* [Exercise aim]: Copy out the full data exactly as given; pictures should not be included.

* [Data provided]:
# # # #

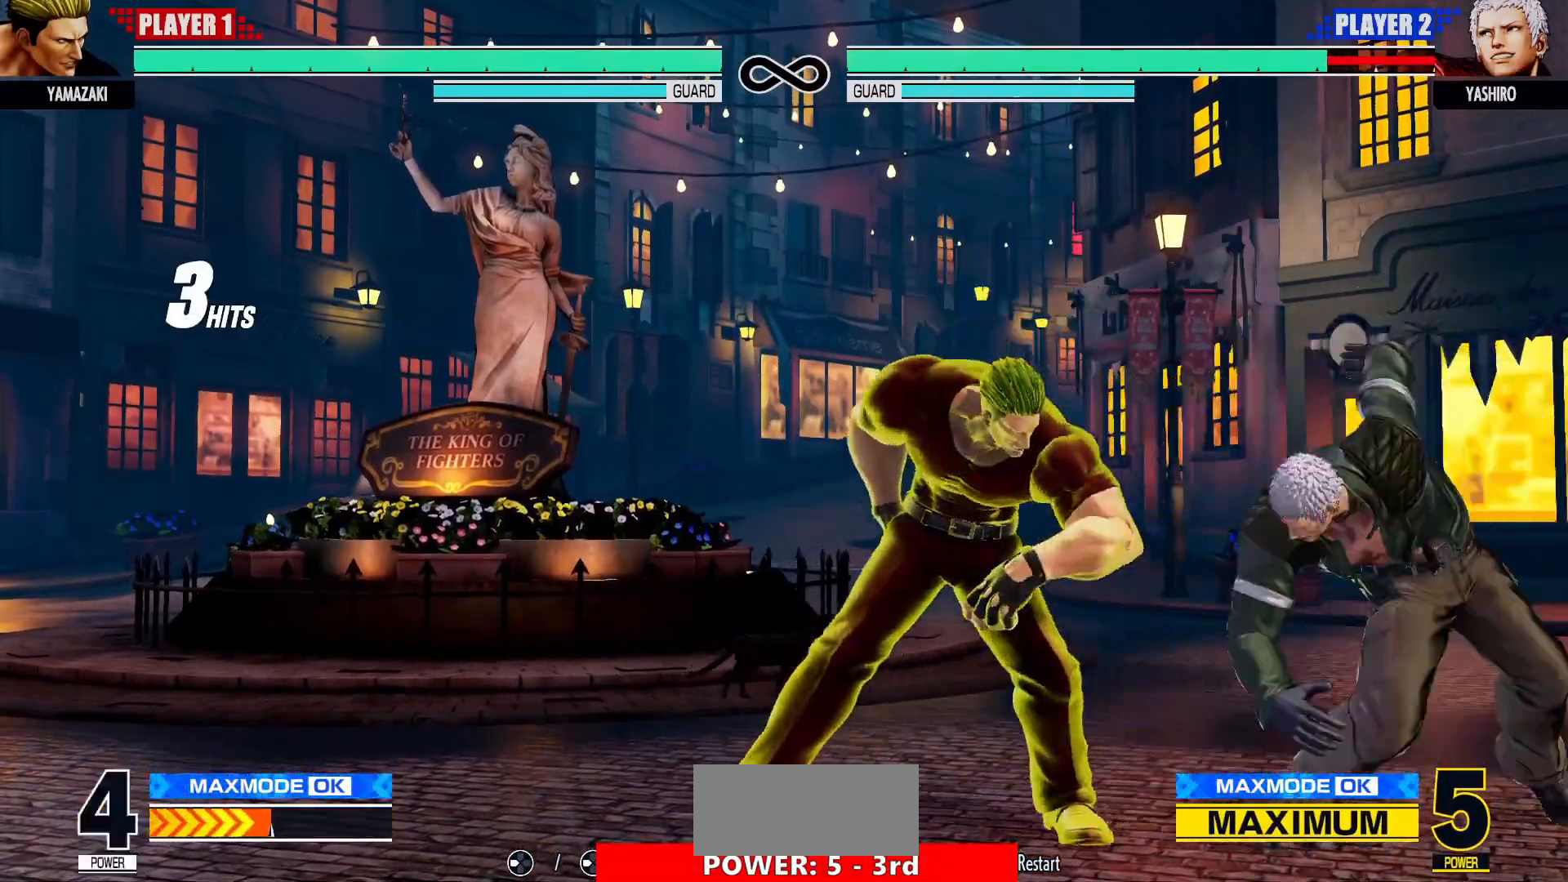
{"dt_ms": 500, "buttons": [], "left_stick": "down", "events": [[267, "left_stick", "down"]]}
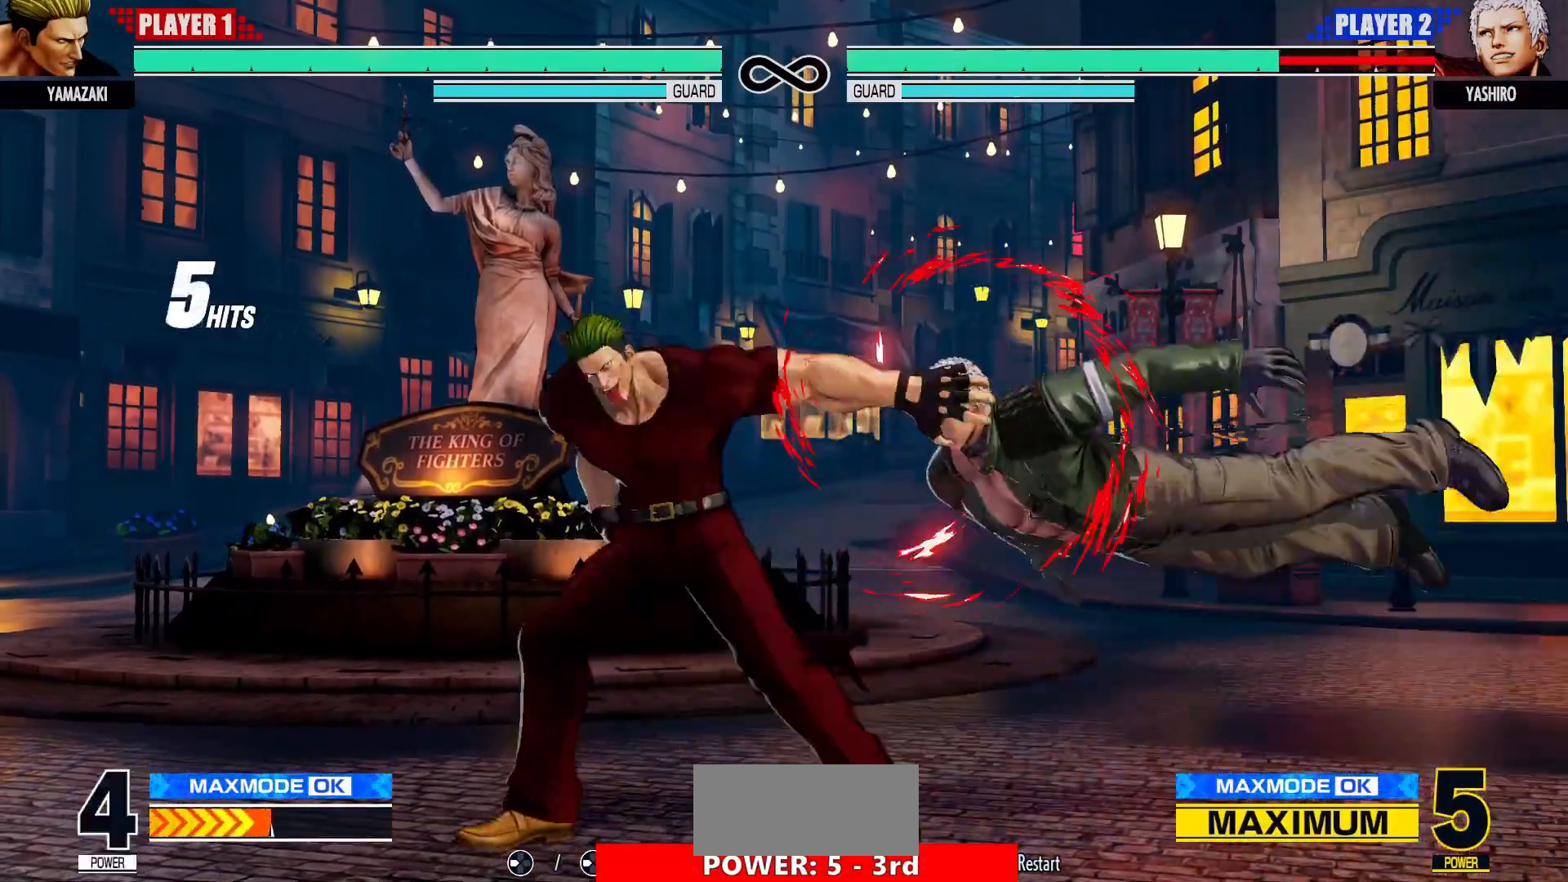
{"dt_ms": 500, "buttons": [], "left_stick": "down", "events": []}
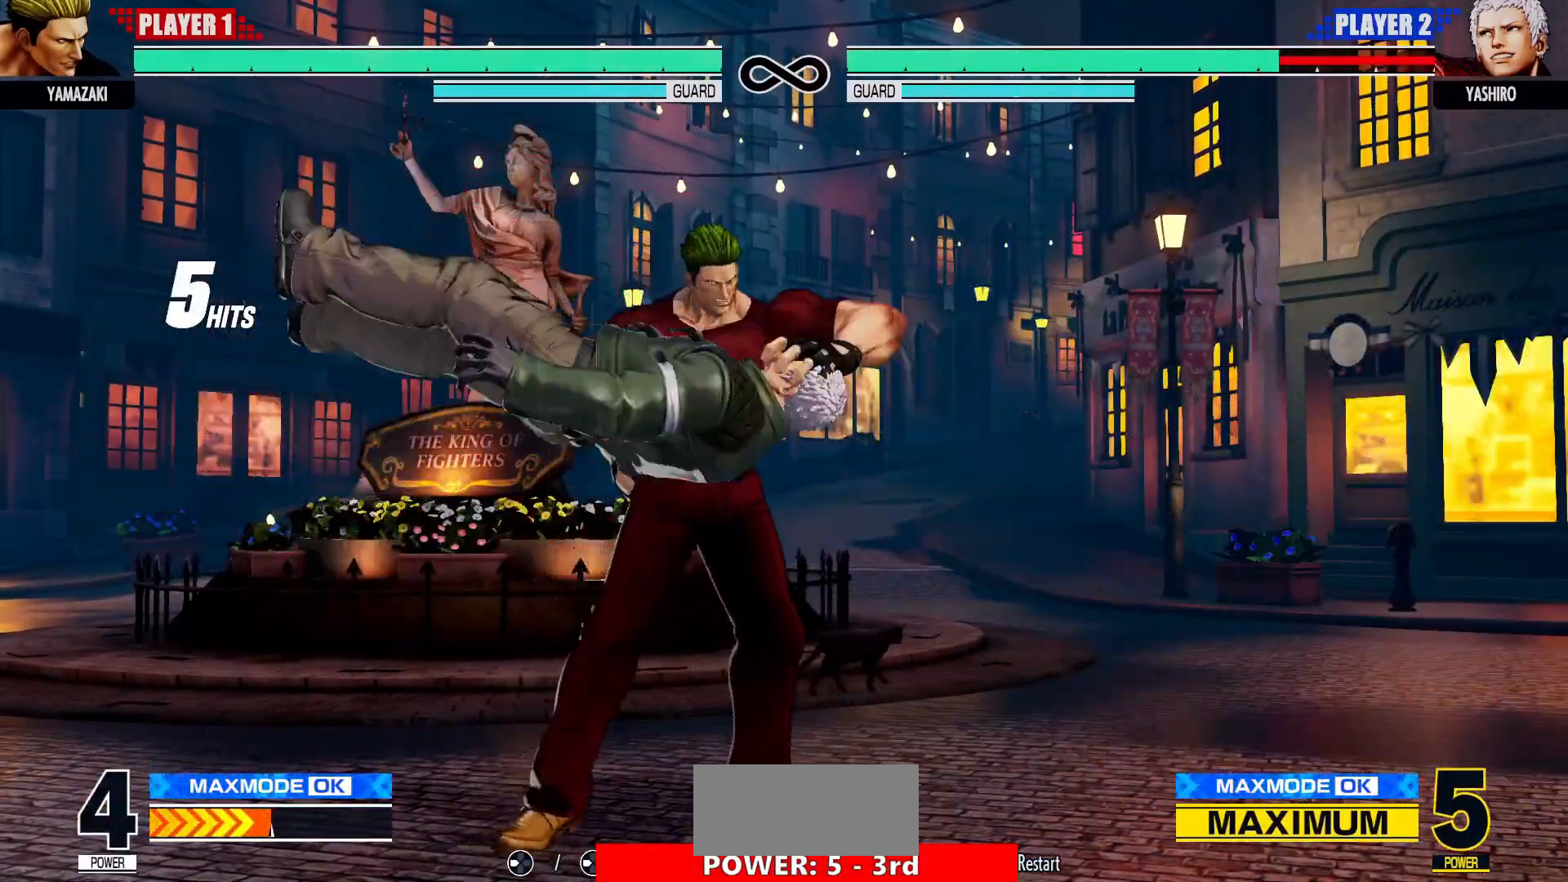
{"dt_ms": 500, "buttons": ["SQUARE"], "left_stick": "down", "events": [[483, "SQUARE", "down"]]}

# # # #

* [Your response]:
{"dt_ms": 500, "buttons": [], "left_stick": "down", "events": [[267, "left_stick", "down"]]}
{"dt_ms": 500, "buttons": [], "left_stick": "down", "events": []}
{"dt_ms": 500, "buttons": ["SQUARE"], "left_stick": "down", "events": [[483, "SQUARE", "down"]]}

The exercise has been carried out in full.